Code Objects use numbered inputs to read data and numbered outputs to write data. The numbering corresponds to the order you set when creating the code object, see more information in Creating a New Code Object. You can easily see these input and output numbers in the dataset selection dropdowns when running your code (see image below):
To ensure seamless access, FCP stores all imported data in a consistent format, regardless of the original file names or folder structure. This allows any code object to read and write data reliably.

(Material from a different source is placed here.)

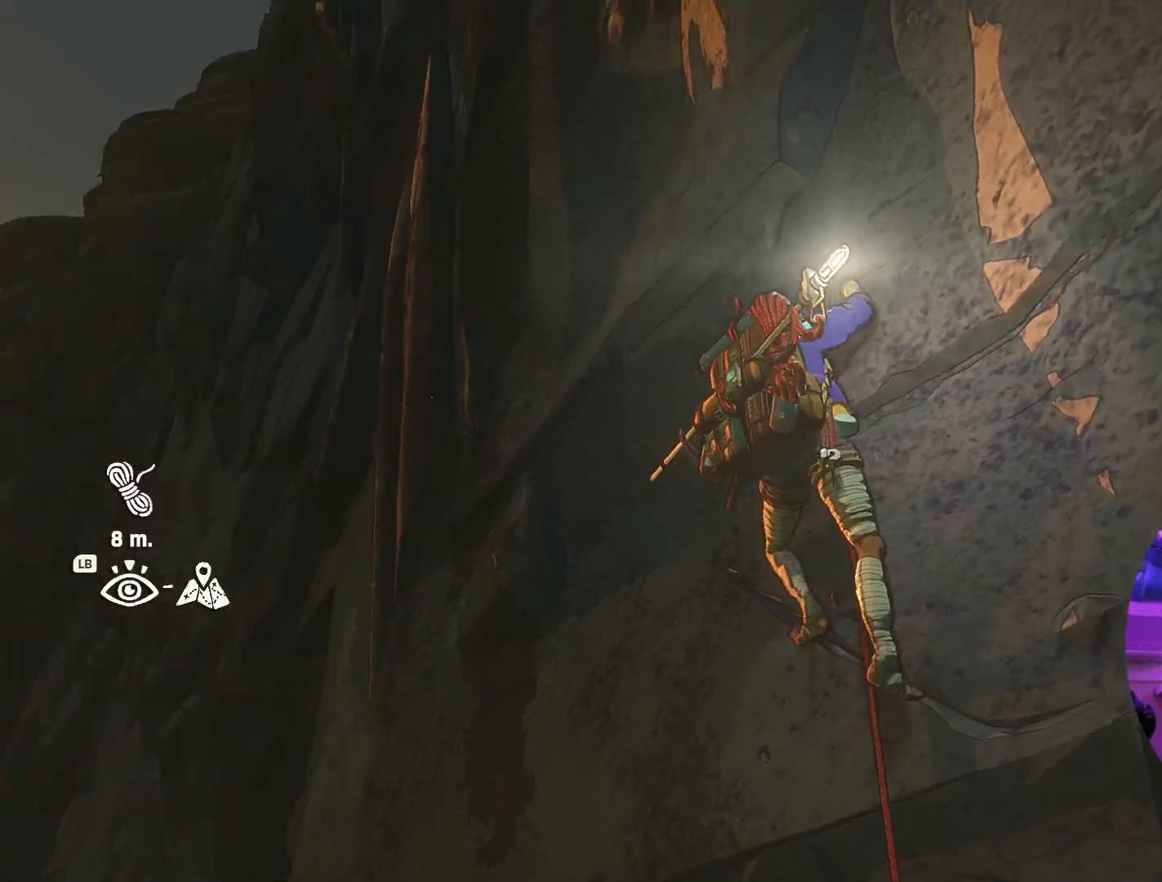
{"buttons": [], "left_stick": "center", "right_stick": "center", "events": [[317, "right_stick", "center"]]}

The following sections provide examples of how to access your data for reading and writing, tailored to different code object types and input/output configurations.
GC, Interactive Containers, and Python Auto-containers
In these Code Object types, inputs are accessible in /input/
, and outputs are accessible in /output/
. Accessing datasets will depend on the configuration for each Input or Output, see below:
Default (mandatory) Input
df = pandas.read_csv("/input/0/dataset.csv")
# reads input 0 dataset
Optional Input
If input 1 was not provided, the /input/1
directory will be empty. If it is provided, read your dataset as described below:
df = pandas.read_csv("/input/1/dataset.csv")
# reads input 1 dataset
List Input
Datasets in a list input are accessible in subfolders (using their uid) within the main input folder. For example, the datasets in list input 0 would be each accessible in /input/0/{uid}
. If Input 2 were set as a list input, you could use the example code below in your Code Object to read all datasets provided in input 2:
import pandas as pd
from pathlib import Path
input_dirs = [p for p in Path("/input/2").iterdir() \
if p.is_dir() and (p / "dataset.csv").exists()]

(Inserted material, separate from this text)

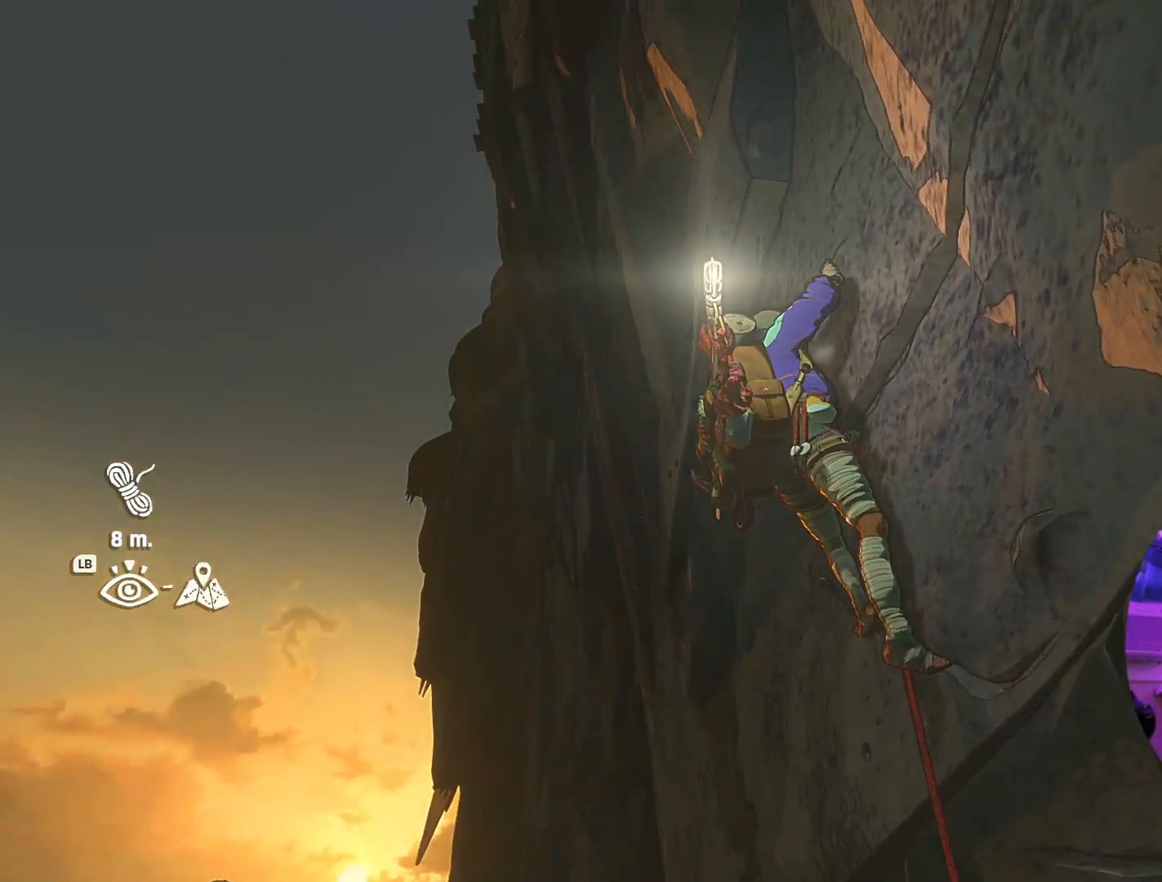
{"buttons": [], "left_stick": "center", "right_stick": "down-right", "events": [[117, "right_stick", "down-right"]]}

input_dfs = [pd.read_csv(dir_path / "dataset.csv") for dir_path in input_dirs]
Default (mandatory) Output
df.to_csv("/output/0/dataset.csv", index=False)
# writes output 0 dataset
Optional Output
If output 1 is set as optional, you can leave /output/1
empty, or write to it as described below
df.to_csv("/output/1/dataset.csv", index=False)
# writes output 1 dataset
List Output
Use a folder within the output to separate your datasets. For example, you could use the code below in your Code Object to write in output 1 a list of 2 datasets:
os.mkdir("/output/1/part1")
df1.to_csv("/output/1/part1/dataset.csv")
os.mkdir("/output/1/part2")
df2.to_csv("/output/1/part2/dataset.csv")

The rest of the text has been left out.